DOCUMENT TEXT:
Log Cabin Metropolis: Circle City
Alaska State Library, Wickersham State Historic Site Collection
Bearded and roughly dressed miners from the creeks, gamblers, actresses, prospectors, preachers, merchants, prostitutes, dog-mushers, hunters, dance-hall fairies, and dogs–a frontier gathering from every land, drawn together by the lure of a mining camp stampede.
—Judge James Wickersham Old Yukon (1938)
For many years before the Klondike-Alaska Gold Rush a handful of prospectors used the Yukon River as a highway on their restless search for gold. In 1893 eighty men left their gold mines on the Fortymile River in Canada when they heard news of a gold discovery at Birch Creek on the American side of the border. In the spring they staked claims and started mining on tributaries they called Mastodon, Hog’em, Miller, Greenhorn, and Independence. The riverside metropolis that sprang up to supply the miners became known as Circle City (for its proximity to the Arctic Circle) and gained a reputation as “the largest log-cabin city in the world.”

TASK DESCRIPTION:
Return the full text on Circle City, reproducing every line word for word.

SOURCE DATA:
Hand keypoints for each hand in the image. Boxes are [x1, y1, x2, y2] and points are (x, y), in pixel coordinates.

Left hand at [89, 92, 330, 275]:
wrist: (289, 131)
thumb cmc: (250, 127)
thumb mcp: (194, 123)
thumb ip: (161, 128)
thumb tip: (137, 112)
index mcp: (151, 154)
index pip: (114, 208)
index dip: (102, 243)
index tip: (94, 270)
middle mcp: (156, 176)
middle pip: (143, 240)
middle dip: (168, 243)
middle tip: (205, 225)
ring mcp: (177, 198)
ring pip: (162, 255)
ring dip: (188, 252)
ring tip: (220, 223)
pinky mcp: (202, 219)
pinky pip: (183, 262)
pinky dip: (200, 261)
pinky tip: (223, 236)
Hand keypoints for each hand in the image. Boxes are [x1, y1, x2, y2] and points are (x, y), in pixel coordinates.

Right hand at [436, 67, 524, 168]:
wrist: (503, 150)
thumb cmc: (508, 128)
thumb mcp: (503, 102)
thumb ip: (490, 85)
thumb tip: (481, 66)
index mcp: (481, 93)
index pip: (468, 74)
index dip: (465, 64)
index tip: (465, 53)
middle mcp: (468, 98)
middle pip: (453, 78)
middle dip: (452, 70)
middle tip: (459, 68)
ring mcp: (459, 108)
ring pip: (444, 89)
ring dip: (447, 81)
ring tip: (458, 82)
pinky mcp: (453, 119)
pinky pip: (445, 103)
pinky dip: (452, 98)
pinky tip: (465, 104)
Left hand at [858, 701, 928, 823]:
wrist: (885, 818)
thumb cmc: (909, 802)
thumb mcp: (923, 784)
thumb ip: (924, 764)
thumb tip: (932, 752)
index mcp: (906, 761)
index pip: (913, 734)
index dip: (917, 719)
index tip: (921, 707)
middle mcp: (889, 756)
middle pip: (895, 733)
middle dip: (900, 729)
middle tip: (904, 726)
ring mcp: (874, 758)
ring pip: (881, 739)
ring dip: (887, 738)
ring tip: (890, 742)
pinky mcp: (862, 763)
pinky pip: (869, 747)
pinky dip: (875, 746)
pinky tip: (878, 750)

WRITTEN SOLUTION:
Log Cabin Metropolis: Circle City
Alaska State Library, Wickersham State Historic Site Collection
Bearded and roughly dressed miners from the creeks, gamblers, actresses, prospectors, preachers, merchants, prostitutes, dog-mushers, hunters, dance-hall fairies, and dogs–a frontier gathering from every land, drawn together by the lure of a mining camp stampede.
—Judge James Wickersham Old Yukon (1938)
For many years before the Klondike-Alaska Gold Rush a handful of prospectors used the Yukon River as a highway on their restless search for gold. In 1893 eighty men left their gold mines on the Fortymile River in Canada when they heard news of a gold discovery at Birch Creek on the American side of the border. In the spring they staked claims and started mining on tributaries they called Mastodon, Hog’em, Miller, Greenhorn, and Independence. The riverside metropolis that sprang up to supply the miners became known as Circle City (for its proximity to the Arctic Circle) and gained a reputation as “the largest log-cabin city in the world.”